### Provided records
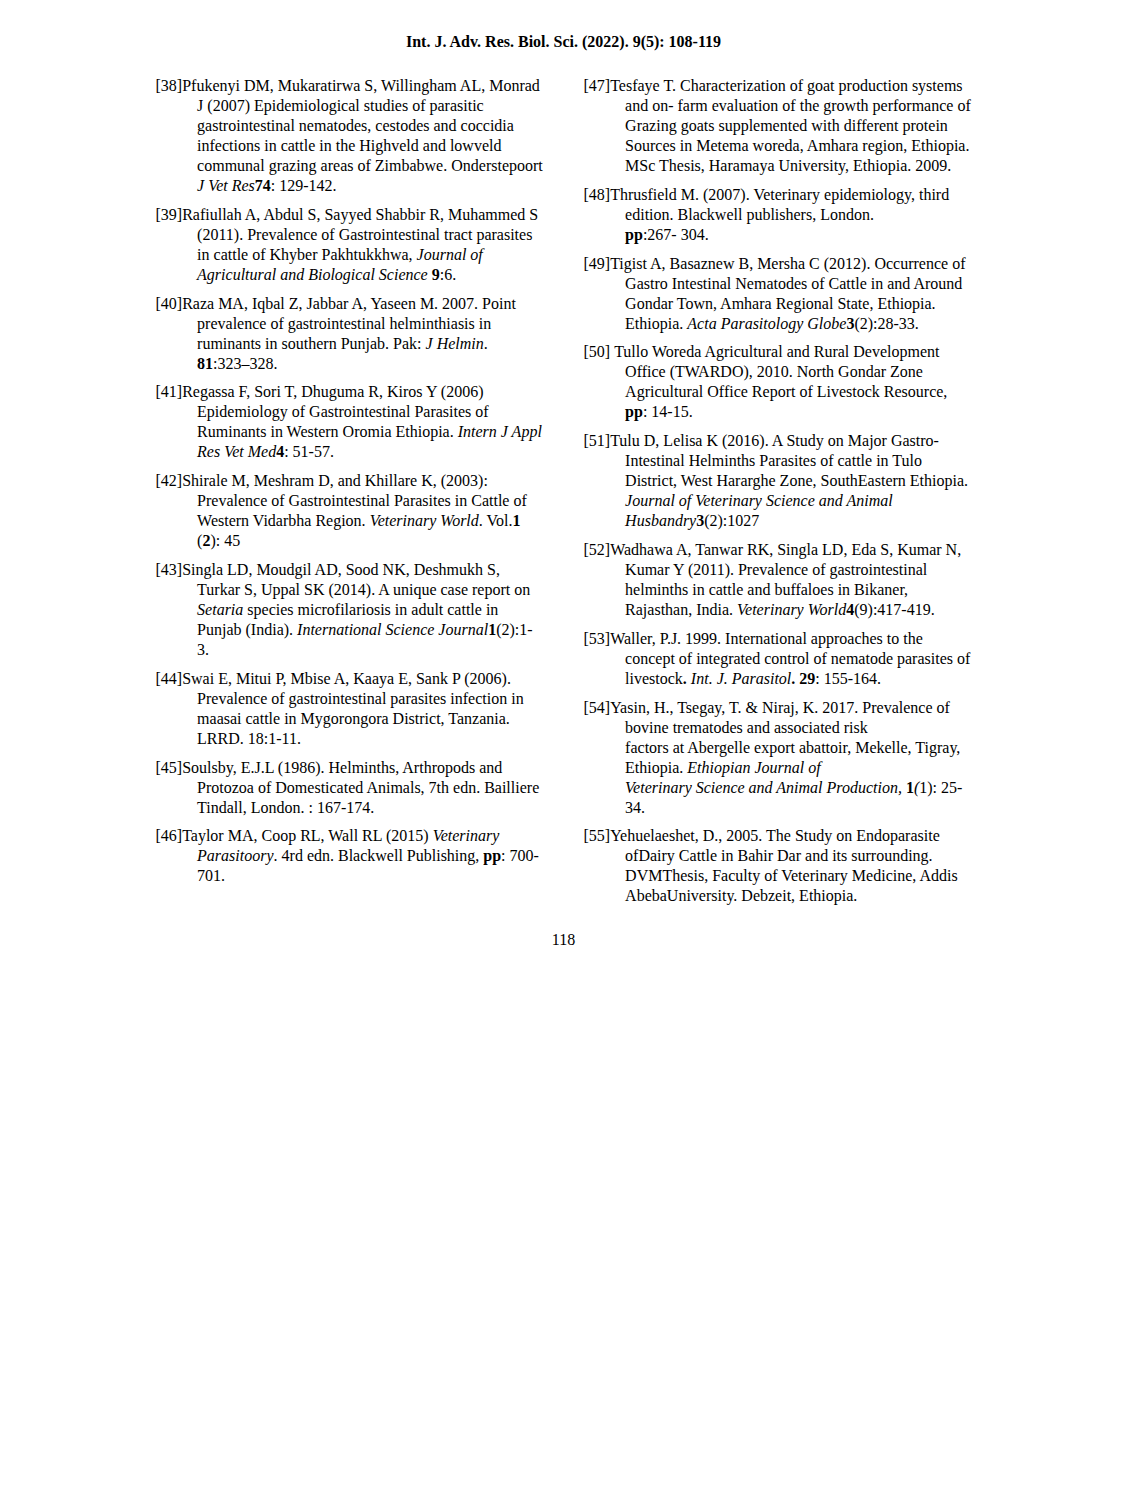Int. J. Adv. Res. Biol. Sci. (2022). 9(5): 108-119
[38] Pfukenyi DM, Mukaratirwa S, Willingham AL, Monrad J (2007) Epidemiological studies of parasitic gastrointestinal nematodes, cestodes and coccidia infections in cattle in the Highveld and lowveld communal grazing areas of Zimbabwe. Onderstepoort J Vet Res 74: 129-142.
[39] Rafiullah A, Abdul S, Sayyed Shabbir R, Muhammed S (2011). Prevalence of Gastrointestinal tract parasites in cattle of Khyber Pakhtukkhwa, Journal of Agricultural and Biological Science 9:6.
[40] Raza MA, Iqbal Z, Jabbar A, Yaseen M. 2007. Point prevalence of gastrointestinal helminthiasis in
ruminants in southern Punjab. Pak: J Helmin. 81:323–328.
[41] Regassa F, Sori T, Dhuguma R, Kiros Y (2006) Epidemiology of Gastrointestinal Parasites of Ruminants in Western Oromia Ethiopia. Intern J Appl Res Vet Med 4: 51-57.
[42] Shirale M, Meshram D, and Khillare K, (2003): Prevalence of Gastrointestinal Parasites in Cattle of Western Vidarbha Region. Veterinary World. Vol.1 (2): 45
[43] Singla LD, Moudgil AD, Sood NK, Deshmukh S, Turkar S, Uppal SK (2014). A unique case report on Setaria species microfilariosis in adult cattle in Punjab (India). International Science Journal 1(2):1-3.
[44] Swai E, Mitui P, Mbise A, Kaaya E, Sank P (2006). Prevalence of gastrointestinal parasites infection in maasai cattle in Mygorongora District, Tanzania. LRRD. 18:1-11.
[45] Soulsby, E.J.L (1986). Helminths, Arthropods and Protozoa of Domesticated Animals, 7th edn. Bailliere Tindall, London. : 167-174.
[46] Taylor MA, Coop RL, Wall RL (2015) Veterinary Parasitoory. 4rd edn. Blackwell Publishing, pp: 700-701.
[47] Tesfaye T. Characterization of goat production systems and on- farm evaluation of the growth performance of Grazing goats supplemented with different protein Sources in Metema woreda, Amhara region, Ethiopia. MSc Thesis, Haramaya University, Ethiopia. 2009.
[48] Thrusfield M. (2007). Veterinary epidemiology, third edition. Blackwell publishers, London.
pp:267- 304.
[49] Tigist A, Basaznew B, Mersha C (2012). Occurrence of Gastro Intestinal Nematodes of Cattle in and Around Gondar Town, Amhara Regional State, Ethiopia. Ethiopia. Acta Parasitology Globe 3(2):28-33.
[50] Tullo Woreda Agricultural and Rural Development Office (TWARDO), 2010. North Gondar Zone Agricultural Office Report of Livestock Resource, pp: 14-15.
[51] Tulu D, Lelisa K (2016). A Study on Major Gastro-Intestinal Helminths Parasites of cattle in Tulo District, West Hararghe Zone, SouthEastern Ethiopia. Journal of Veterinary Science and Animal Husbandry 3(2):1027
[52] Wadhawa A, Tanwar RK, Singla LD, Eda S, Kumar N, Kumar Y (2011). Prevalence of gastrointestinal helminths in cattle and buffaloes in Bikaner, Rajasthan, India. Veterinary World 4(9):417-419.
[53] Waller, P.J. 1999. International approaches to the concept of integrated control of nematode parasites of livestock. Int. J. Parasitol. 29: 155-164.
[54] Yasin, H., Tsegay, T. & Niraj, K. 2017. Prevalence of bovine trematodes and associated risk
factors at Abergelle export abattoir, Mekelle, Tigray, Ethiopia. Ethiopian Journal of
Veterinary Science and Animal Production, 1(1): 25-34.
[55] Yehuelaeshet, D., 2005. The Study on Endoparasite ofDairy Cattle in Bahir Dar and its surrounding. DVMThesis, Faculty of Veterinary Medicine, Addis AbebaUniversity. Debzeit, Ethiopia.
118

### Assignment
Filter the records above and copy every line that contains the word "Zone".

### Response
[50] Tullo Woreda Agricultural and Rural Development Office (TWARDO), 2010. North Gondar Zone Agricultural Office Report of Livestock Resource, pp: 14-15.
[51] Tulu D, Lelisa K (2016). A Study on Major Gastro-Intestinal Helminths Parasites of cattle in Tulo District, West Hararghe Zone, SouthEastern Ethiopia. Journal of Veterinary Science and Animal Husbandry 3(2):1027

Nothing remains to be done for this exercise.